**Supplied passage**:
==*==

The Requisite Retrospective
I’m looking over my resolutions for 2022 and want to be sure you hear it from me first: this was, in many ways, a year of failure. In fact, looking at my list of goals, the only one I accomplished is to close some browser tabs on my laptop.
To summarize: I still don’t have a will. I also didn’t get a new tattoo or plan my 50th birthday celebration, which is now mere months away. I didn’t meet my running goals. Nor did I climb the Eiffel Tower by stairs. (This, it turns out, is the Eiffel Tower’s fault and not mine, but who am I to point fingers?)
And let’s just get this one out of the way: I didn’t hike 160 Munros in 2022.

==*==

**Tasks**:
A. In the retrospective on 2022 resolutions, what is the only goal the writer accomplished?
B. Summarize the retrospective on 2022 resolutions in two sentences.
C. Continue the retrospective on 2022 resolutions from its last sentence.

**Data section**:
==*==

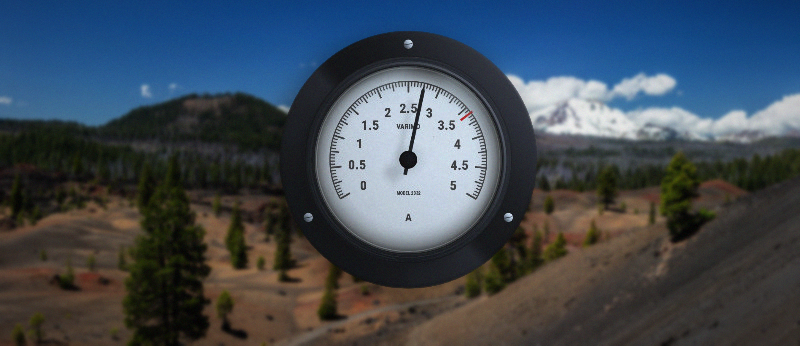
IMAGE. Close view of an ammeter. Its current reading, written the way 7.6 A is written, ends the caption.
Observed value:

==*==

**Task responses**:
A. Closing some browser tabs on the laptop.

B. Looking over the 2022 resolutions, the writer calls the year in many ways a failure, since the only goal accomplished was closing some browser tabs on a laptop. Left undone were getting a will, getting a new tattoo, planning a 50th birthday celebration, meeting running goals, climbing the Eiffel Tower by stairs, and hiking 160 Munros.

C.
It’s important to be positive, though. So here are some things I did achieve this year:
An awful lot of desk lunches. Too many to count. Cumulatively consumed five pounds of Trader Joe’s almonds at my office desk for a snack after eating Icelandic yoghurts spiked with Alpen muesli that didn’t quite fill me up.
An involuntary tripling of my social media presence. Ask me anything about Mastodon or Post.
A calm and mature perspective when one of my kids decided to smoke an illegal plant substance in his bedroom while I was downstairs in the kitchen.
Also: some evenings1, when I texted home to say I was leaving the office, I actually did it.
Same for the pub on Friday nights.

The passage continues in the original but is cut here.